Interview mit Tarald Lundevall Snøhetta Architects, Oslo
Wie wichtig ist für Sie als Architekt die Zusammenarbeit mit Künstlern – sowohl bei der Planung des Opernhauses in Oslo als
auch ganz allgemein?
Wir versuchen bei all unseren Projekten eng mit Künstlerinnen und Künstlern zusammenzuarbeiten. Bei konzeptionellen Diskussionen
betrachten wir sie als die Spezialisten unserer Teams. Die Künstler, die am Planungsprozess für das Opernhaus Oslo beteiligt
waren, haben facettenreiche und äußerst wertvolle Beiträge geleistet.
Haben Sie das Opernhaus von Anfang an als öffentlichen Raum für alle geplant?
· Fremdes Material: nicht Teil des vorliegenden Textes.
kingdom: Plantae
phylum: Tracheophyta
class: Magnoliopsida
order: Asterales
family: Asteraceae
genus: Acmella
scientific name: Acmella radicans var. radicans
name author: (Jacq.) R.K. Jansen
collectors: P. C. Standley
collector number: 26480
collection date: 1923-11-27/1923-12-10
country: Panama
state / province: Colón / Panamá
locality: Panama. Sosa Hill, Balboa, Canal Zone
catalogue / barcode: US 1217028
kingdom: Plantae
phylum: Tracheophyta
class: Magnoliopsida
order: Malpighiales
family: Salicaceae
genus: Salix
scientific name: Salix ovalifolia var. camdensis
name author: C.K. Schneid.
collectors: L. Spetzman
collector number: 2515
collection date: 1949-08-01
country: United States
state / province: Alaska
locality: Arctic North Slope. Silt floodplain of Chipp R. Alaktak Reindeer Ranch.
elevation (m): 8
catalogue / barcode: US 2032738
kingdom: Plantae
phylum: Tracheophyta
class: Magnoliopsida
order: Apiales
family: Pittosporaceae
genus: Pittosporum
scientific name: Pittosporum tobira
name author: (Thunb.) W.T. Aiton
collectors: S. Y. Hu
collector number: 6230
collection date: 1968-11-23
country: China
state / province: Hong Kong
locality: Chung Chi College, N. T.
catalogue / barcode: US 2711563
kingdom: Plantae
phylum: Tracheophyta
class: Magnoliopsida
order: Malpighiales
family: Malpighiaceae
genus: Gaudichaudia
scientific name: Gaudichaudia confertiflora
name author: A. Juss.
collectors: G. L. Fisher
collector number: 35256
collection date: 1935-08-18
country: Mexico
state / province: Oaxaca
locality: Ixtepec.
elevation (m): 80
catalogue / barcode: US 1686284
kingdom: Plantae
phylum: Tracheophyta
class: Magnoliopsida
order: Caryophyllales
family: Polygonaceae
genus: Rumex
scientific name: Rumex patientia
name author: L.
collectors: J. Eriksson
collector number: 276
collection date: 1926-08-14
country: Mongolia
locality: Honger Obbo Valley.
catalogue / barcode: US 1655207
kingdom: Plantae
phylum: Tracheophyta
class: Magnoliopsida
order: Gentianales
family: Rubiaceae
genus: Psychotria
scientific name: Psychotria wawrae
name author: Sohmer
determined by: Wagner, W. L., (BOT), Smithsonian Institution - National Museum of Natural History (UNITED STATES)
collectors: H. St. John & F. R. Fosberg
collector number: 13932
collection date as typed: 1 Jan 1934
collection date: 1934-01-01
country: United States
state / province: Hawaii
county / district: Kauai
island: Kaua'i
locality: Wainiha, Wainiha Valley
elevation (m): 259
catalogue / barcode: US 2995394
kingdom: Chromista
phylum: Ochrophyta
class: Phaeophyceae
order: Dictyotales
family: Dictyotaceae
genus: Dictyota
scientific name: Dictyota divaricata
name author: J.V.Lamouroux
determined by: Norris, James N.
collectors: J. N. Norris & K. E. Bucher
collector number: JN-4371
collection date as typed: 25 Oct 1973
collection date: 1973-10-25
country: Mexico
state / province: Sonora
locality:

Wenn ja, warum?
Bereits in unserem Wettbewerbsbeitrag haben wir vorgeschlagen, das Dach des Opernhauses als offenen, frei zugänglichen öffentlichen
Raum zu realisieren. So konnten wir diesen Ort für zwei unterschiedliche Zwecke nutzen: um einerseits das Opernhaus zu errichten
und andererseits eine städtische Plaza zu schaffen, die sich auf die Stadtlandschaft bezieht und allen Menschen gleichermaßen
gehört und offensteht.
Snøhetta arbeitet an vielen Kulturprojekten, zum Beispiel Museen und Kulturzentren. In Ihren Referenzen fielen mir ein Tanzpalast
in St. Petersburg und die Neue Bibliothek von Alexandria auf. Was macht das Besondere an der Konzeption solcher Kulturbauten
aus?
Bei öffentlichen Kulturbauten sind die Erwartungen immer sehr breit gefächert, sie stehen in sehr komplexen Zusammenhängen,
wobei sowohl funktionale als auch emotionale Aspekte eine Rolle spielen. Aus diesen Gründen ist die Konzeptphase bei diesen
Bauvorhaben immer eine große Herausforderung und außerordentlich wichtig für eine gelungene Umsetzung.
Vielen Dank für die Beantwortung unserer Fragen!